Freilich nötig wäre es nicht, selbst bei intensivster Coca-, Kaffee- und Rohrzuckerkultur nicht, daß das Alto die Yungas ernährt; denn von den weiten Yungas ist erst ein winziger Teil kultiviert, und oberhalb der Cocafelder und Bananenpflanzungen sind die Berge noch alle bedeckt mit undurchdringlichen Wäldern, an deren Stelle sich Weizen- und Gerstenfelder dehnen könnten, mehr als ausreichend, die ganze Yungasbevölkerung zu ernähren, und endlose Weiden für Viehherden, die die Hauptstadt des Landes mit Butter zu versorgen vermöchten, statt, wie es heute geschieht, sie mit hohen Kosten aus Peru oder Chile kommen zu lassen.
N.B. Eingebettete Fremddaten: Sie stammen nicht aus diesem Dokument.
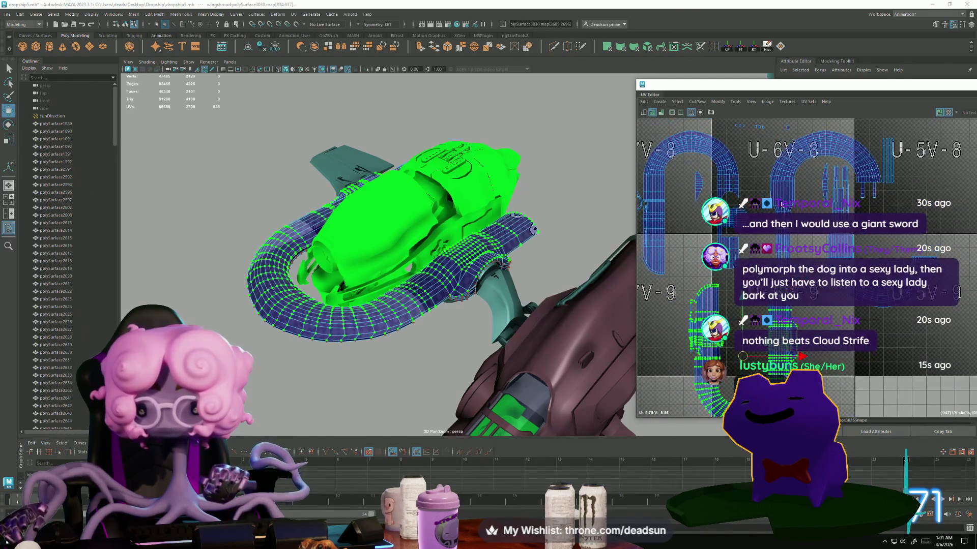
key(ctrl+z)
Wenn man nach dem Grund frägt, immer die gleiche Antwort: „falta de brazos“, „Mangel an Arbeitskräften“, und so sind die Yungasprovinzen, die sich wie eine köstliche Blume an die Hänge des Hochlandes schmiegen, heute fast nichts als Parasiten. Was sie erzeugen, ist Luxus, schlimmer noch — Gift. Über die Coca kann man ja zweierlei Meinung sein; sicher ist, daß der seit unzähligen Generationen daran gewöhnte Indianer nicht ohne sie leben kann. Aber auch aus dem Zuckerrohr wird nicht Zucker gewonnen — und Zucker braucht das Land; denn heute wird er noch zu hohen Preisen aus Peru und Argentinien eingeführt —, sondern lediglich Alkohol, vierziggradiger Alkohol, der bei den Indianern unverdünnt das Hauptgetränk für Mann und Frau bei ihren Festlichkeiten ist.